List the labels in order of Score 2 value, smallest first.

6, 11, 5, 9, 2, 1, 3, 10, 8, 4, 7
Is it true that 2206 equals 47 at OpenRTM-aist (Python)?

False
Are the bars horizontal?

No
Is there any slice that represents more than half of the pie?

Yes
──────────────────────────────
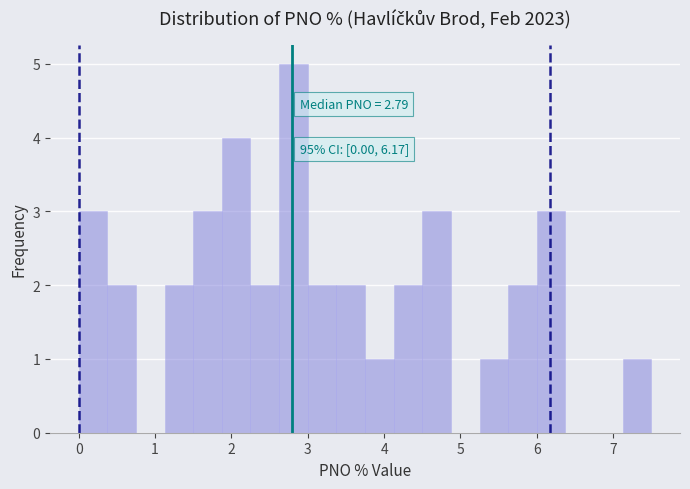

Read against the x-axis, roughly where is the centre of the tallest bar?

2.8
──────────────────────────────
## TASK TO CARRY OUT
Echo the rows from the line with "6, 11, 5, 9, 2, 1, 3, 10, 8, 4, 7" to the line with "Is there any", both included, with nothing changed.

## YOUR RESPONSE
6, 11, 5, 9, 2, 1, 3, 10, 8, 4, 7
Is it true that 2206 equals 47 at OpenRTM-aist (Python)?

False
Are the bars horizontal?

No
Is there any slice that represents more than half of the pie?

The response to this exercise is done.